_Aim of the exercise_
Turn every line of text in the listing below into one numbered list, skipping any blank lines and leaving out the pictures.

_Extracted entries_
....
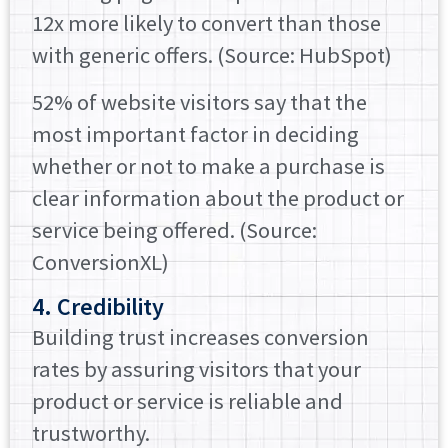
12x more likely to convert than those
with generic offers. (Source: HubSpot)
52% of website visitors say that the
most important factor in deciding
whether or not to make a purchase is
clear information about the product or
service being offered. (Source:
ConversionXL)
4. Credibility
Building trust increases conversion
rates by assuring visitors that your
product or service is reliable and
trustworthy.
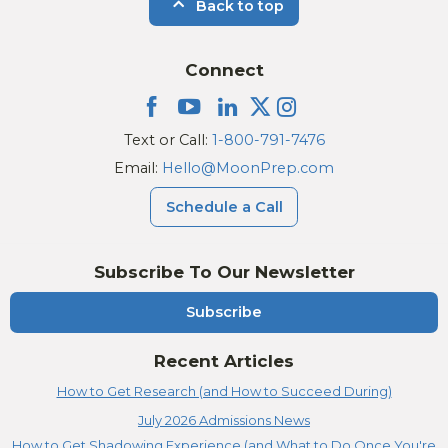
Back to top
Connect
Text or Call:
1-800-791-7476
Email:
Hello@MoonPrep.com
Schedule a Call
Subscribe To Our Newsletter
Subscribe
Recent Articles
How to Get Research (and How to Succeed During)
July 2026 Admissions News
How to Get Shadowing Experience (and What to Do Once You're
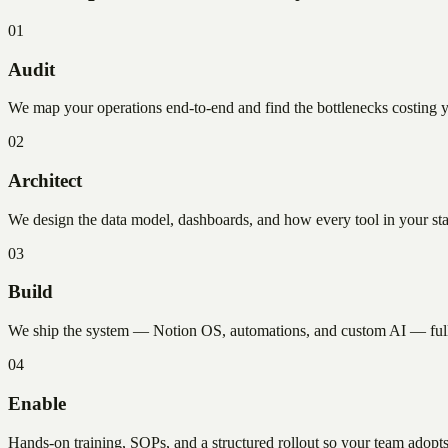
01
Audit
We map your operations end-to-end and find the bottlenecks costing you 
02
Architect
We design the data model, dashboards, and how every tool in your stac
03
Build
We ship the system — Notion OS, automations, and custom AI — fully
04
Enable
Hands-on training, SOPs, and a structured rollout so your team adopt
....
_Solution for this task_
1. 12x more likely to convert than those
2. with generic offers. (Source: HubSpot)
3. 52% of website visitors say that the
4. most important factor in deciding
5. whether or not to make a purchase is
6. clear information about the product or
7. service being offered. (Source:
8. ConversionXL)
9. 4. Credibility
10. Building trust increases conversion
11. rates by assuring visitors that your
12. product or service is reliable and
13. trustworthy.
14. Back to top
15. Connect
16. Text or Call:
17. 1-800-791-7476
18. Email:
19. Hello@MoonPrep.com
20. Schedule a Call
21. Subscribe To Our Newsletter
22. Subscribe
23. Recent Articles
24. How to Get Research (and How to Succeed During)
25. July 2026 Admissions News
26. How to Get Shadowing Experience (and What to Do Once You're
27. 01
28. Audit
29. We map your operations end-to-end and find the bottlenecks costing you 
30. 02
31. Architect
32. We design the data model, dashboards, and how every tool in your stac
33. 03
34. Build
35. We ship the system — Notion OS, automations, and custom AI — fully
36. 04
37. Enable
38. Hands-on training, SOPs, and a structured rollout so your team adopt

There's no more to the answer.